Mental health disorders contribute significantly to the global burden of disease. While evidence-based interventions are available to reduce mental health problems, the needs of some populations, particularly migrant workers, remain largely unknown. Often marginalized within an already resource-limited setting, migrants in the developing world may endure a heavier mental health burden than their non-migrant counterparts who remain in their home country, thereby jeopardizing their economic and social wellbeing.

For decades, Haitian migrants have comprised a significant portion of the Dominican labor force. Migrant Haitians in the Dominican Republic face a wide discrepancy in nearly every quality of life indicator, from access to healthcare to legal protection. While the poor health outcomes of migrant Haitians have been documented, little is known about their mental health.

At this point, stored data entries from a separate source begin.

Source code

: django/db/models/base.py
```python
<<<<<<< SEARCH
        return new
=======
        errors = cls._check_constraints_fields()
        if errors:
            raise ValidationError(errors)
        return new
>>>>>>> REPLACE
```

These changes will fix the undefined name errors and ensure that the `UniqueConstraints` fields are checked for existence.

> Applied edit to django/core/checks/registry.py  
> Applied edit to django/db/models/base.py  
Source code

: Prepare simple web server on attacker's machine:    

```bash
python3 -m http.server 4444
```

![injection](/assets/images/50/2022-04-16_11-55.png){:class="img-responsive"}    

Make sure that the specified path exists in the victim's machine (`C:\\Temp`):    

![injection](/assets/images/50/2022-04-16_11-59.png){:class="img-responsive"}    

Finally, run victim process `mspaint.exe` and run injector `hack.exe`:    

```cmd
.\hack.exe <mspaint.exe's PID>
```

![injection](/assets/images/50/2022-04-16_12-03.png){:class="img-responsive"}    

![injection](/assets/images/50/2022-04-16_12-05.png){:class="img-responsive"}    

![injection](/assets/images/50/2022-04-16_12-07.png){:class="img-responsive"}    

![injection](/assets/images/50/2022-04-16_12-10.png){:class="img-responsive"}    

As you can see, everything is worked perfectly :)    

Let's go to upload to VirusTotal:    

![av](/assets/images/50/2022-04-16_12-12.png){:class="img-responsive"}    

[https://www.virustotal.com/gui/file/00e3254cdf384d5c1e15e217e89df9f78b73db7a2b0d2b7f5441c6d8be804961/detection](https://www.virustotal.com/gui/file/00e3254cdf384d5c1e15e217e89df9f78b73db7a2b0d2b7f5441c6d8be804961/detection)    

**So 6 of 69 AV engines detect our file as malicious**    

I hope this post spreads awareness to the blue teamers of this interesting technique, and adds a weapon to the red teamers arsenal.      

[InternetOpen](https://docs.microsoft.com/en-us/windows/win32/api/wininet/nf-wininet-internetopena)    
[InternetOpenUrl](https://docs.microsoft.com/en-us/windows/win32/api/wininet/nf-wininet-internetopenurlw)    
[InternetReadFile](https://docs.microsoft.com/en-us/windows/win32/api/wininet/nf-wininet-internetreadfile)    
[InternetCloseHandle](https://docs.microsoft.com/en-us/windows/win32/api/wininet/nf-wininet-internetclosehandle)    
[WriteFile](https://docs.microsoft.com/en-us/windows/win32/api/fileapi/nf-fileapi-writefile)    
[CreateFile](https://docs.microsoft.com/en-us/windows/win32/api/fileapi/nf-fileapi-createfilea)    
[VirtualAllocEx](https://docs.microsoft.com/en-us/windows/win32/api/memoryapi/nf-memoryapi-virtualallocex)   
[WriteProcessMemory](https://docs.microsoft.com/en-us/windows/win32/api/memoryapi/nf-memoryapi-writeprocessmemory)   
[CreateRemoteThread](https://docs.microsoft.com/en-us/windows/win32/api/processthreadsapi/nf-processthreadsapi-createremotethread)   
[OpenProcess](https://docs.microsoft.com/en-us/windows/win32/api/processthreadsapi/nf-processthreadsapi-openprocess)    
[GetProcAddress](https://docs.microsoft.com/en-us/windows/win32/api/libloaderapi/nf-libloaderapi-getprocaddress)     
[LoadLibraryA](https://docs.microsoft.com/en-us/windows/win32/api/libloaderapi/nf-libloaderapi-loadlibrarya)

This project will assess the prevalence and examine the experience of mental health disorders among Haitian migrants by utilizing adapted mental illness screening tools and in-depth interviews within Haitian communites of San Francisco de Macorís. This study will provide a framework for improved healthcare delivery to this underserved population.


The project will be completed in March-April, 2011. The researcher will utilize culturally adapted mental illness screening tools to assess for prevalence of depression, anxiety, functional impairment, and distress within migrant Haitian communities of San Francisco de Macoris. Survey responses to the screening tools will be analyzed using SAS. Twenty-five to thirty semi-structured interviews will be conducted with key informants from migrant Haitian communities and Dominican healthcare settings.


Results for each screener will be compared to prevalence rates of mental distress among non-migrant Haitians. Interview data will provide a richer understanding of the local perception and experience of mental illness of migrant Haitians.


The project’s conclusions will contribute to a better understanding of a marginalized population whose needs are increasingly met by the local healthcare system.